## WORK REQUEST
An exact repetition of the data below, without images, is the expected answer.

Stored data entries
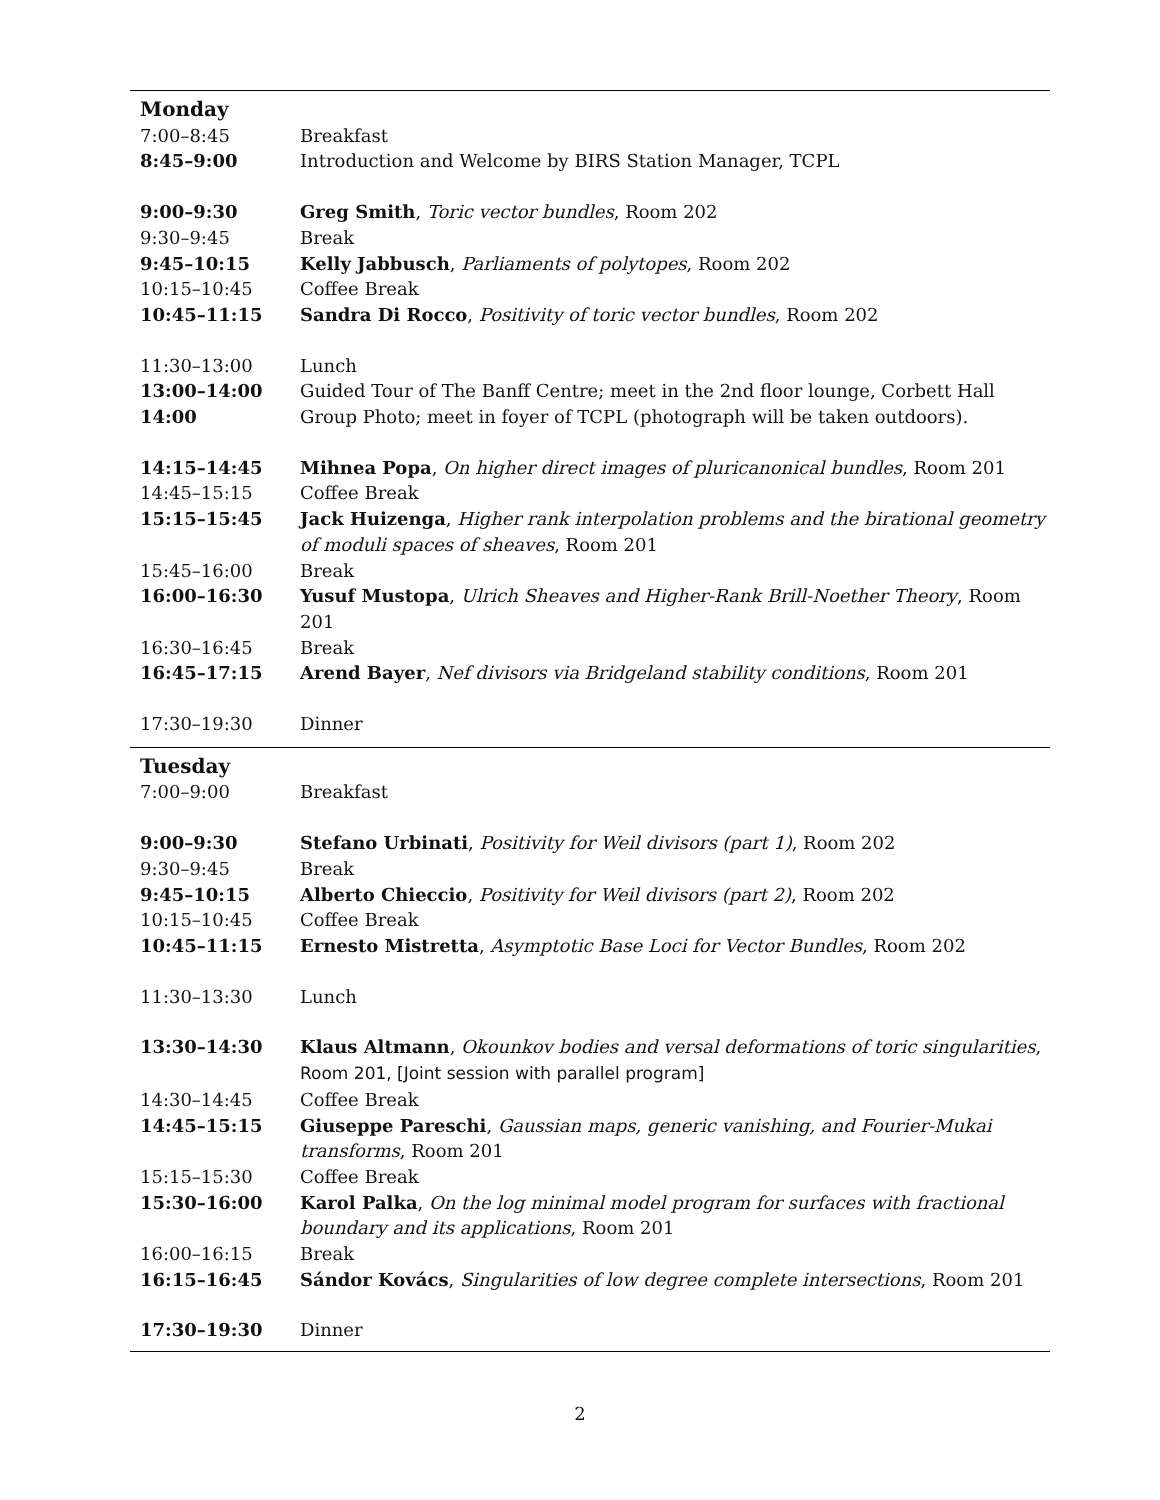| Monday | |
| 7:00–8:45 | Breakfast |
| 8:45–9:00 | Introduction and Welcome by BIRS Station Manager, TCPL |
| 9:00–9:30 | Greg Smith , Toric vector bundles , Room 202 |
| 9:30–9:45 | Break |
| 9:45–10:15 | Kelly Jabbusch , Parliaments of polytopes , Room 202 |
| 10:15–10:45 | Coffee Break |
| 10:45–11:15 | Sandra Di Rocco , Positivity of toric vector bundles , Room 202 |
| 11:30–13:00 | Lunch |
| 13:00–14:00 | Guided Tour of The Banff Centre; meet in the 2nd floor lounge, Corbett Hall |
| 14:00 | Group Photo; meet in foyer of TCPL (photograph will be taken outdoors). |
| 14:15–14:45 | Mihnea Popa , On higher direct images of pluricanonical bundles , Room 201 |
| 14:45–15:15 | Coffee Break |
| 15:15–15:45 | Jack Huizenga , Higher rank interpolation problems and the birational geometry of moduli spaces of sheaves , Room 201 |
| 15:45–16:00 | Break |
| 16:00–16:30 | Yusuf Mustopa , Ulrich Sheaves and Higher-Rank Brill-Noether Theory , Room 201 |
| 16:30–16:45 | Break |
| 16:45–17:15 | Arend Bayer , Nef divisors via Bridgeland stability conditions , Room 201 |
| 17:30–19:30 | Dinner |
| Tuesday | |
| 7:00–9:00 | Breakfast |
| 9:00–9:30 | Stefano Urbinati , Positivity for Weil divisors (part 1) , Room 202 |
| 9:30–9:45 | Break |
| 9:45–10:15 | Alberto Chieccio , Positivity for Weil divisors (part 2) , Room 202 |
| 10:15–10:45 | Coffee Break |
| 10:45–11:15 | Ernesto Mistretta , Asymptotic Base Loci for Vector Bundles , Room 202 |
| 11:30–13:30 | Lunch |
| 13:30–14:30 | Klaus Altmann , Okounkov bodies and versal deformations of toric singularities , Room 201, [Joint session with parallel program] |
| 14:30–14:45 | Coffee Break |
| 14:45–15:15 | Giuseppe Pareschi , Gaussian maps, generic vanishing, and Fourier-Mukai transforms , Room 201 |
| 15:15–15:30 | Coffee Break |
| 15:30–16:00 | Karol Palka , On the log minimal model program for surfaces with fractional boundary and its applications , Room 201 |
| 16:00–16:15 | Break |
| 16:15–16:45 | Sándor Kovács , Singularities of low degree complete intersections , Room 201 |
| 17:30–19:30 | Dinner |
2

## ANSWER TO THE EXERCISE
| Monday | |
| 7:00–8:45 | Breakfast |
| 8:45–9:00 | Introduction and Welcome by BIRS Station Manager, TCPL |
| 9:00–9:30 | Greg Smith , Toric vector bundles , Room 202 |
| 9:30–9:45 | Break |
| 9:45–10:15 | Kelly Jabbusch , Parliaments of polytopes , Room 202 |
| 10:15–10:45 | Coffee Break |
| 10:45–11:15 | Sandra Di Rocco , Positivity of toric vector bundles , Room 202 |
| 11:30–13:00 | Lunch |
| 13:00–14:00 | Guided Tour of The Banff Centre; meet in the 2nd floor lounge, Corbett Hall |
| 14:00 | Group Photo; meet in foyer of TCPL (photograph will be taken outdoors). |
| 14:15–14:45 | Mihnea Popa , On higher direct images of pluricanonical bundles , Room 201 |
| 14:45–15:15 | Coffee Break |
| 15:15–15:45 | Jack Huizenga , Higher rank interpolation problems and the birational geometry of moduli spaces of sheaves , Room 201 |
| 15:45–16:00 | Break |
| 16:00–16:30 | Yusuf Mustopa , Ulrich Sheaves and Higher-Rank Brill-Noether Theory , Room 201 |
| 16:30–16:45 | Break |
| 16:45–17:15 | Arend Bayer , Nef divisors via Bridgeland stability conditions , Room 201 |
| 17:30–19:30 | Dinner |
| Tuesday | |
| 7:00–9:00 | Breakfast |
| 9:00–9:30 | Stefano Urbinati , Positivity for Weil divisors (part 1) , Room 202 |
| 9:30–9:45 | Break |
| 9:45–10:15 | Alberto Chieccio , Positivity for Weil divisors (part 2) , Room 202 |
| 10:15–10:45 | Coffee Break |
| 10:45–11:15 | Ernesto Mistretta , Asymptotic Base Loci for Vector Bundles , Room 202 |
| 11:30–13:30 | Lunch |
| 13:30–14:30 | Klaus Altmann , Okounkov bodies and versal deformations of toric singularities , Room 201, [Joint session with parallel program] |
| 14:30–14:45 | Coffee Break |
| 14:45–15:15 | Giuseppe Pareschi , Gaussian maps, generic vanishing, and Fourier-Mukai transforms , Room 201 |
| 15:15–15:30 | Coffee Break |
| 15:30–16:00 | Karol Palka , On the log minimal model program for surfaces with fractional boundary and its applications , Room 201 |
| 16:00–16:15 | Break |
| 16:15–16:45 | Sándor Kovács , Singularities of low degree complete intersections , Room 201 |
| 17:30–19:30 | Dinner |
2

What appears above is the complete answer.